Sumber itu mengatakan kapal induk generasi China berikutnya akan dilengkapi dengan ketapel elektromagnetik yang sama dengan yang digunakan pada supercarrier kelas Ford Angkatan Laut AS. Ini memungkinkan penggunaan pesawat tempur yang lebih berat karena mereka lebih kuat daripada sistem diesel lama yang digunakan pada operator yang lebih tua.

“Masalah utama dari J-20 bukanlah berat, tetapi panjang. Jika ingin menjadi jet tempur berbasis kapal induk, ia harus dibuat lebih pendek. ” Orang dalam militer sebelumnya mengatakan bahwa insinyur CAC sedang bekerja untuk menghasilkan versi yang lebih pendek dari J-20 yang akan bekerja dengan sistem peluncuran baru.
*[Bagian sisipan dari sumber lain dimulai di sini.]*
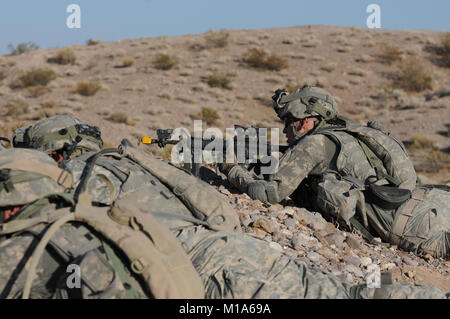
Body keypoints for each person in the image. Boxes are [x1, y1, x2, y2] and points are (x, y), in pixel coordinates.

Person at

Saat ini baik J-20 dan F-31 masih mengandalkan mesin Rusia. Mesin WS-15 yang dibuat khusus untuk J-20 telah menjalani ratusan jam pengujian tetapi belum memenuhi target keandalan sementara prototipe F-31 tidak memiliki mesin yang dibuat khusus.

Angkatan Laut Cina berencana untuk membangun setidaknya empat kelompok pertempuran kapal induk pada tahun 2030, tiga di antaranya akan aktif pada waktu tertentu. Analis milier mengatakan China akan membutuhkan setidaknya satu dekade untuk mengembangkan pesawat tempur berbasis generasi baru, sehingga J-15 akan tetap beroperasi setidaknya selama satu dekade, jika tidak dua.

J-15 melakukan penerbangan perdananya pada tahun 2009 dan telah beroperasi sejak tahun 2012. Mereka adalah satu-satunya pejuang yang berdasarkan pada Liaoning dan akan digunakan oleh saudaranya mengirim Tipe 001A ketika memasuki layanan, mungkin akhir tahun ini.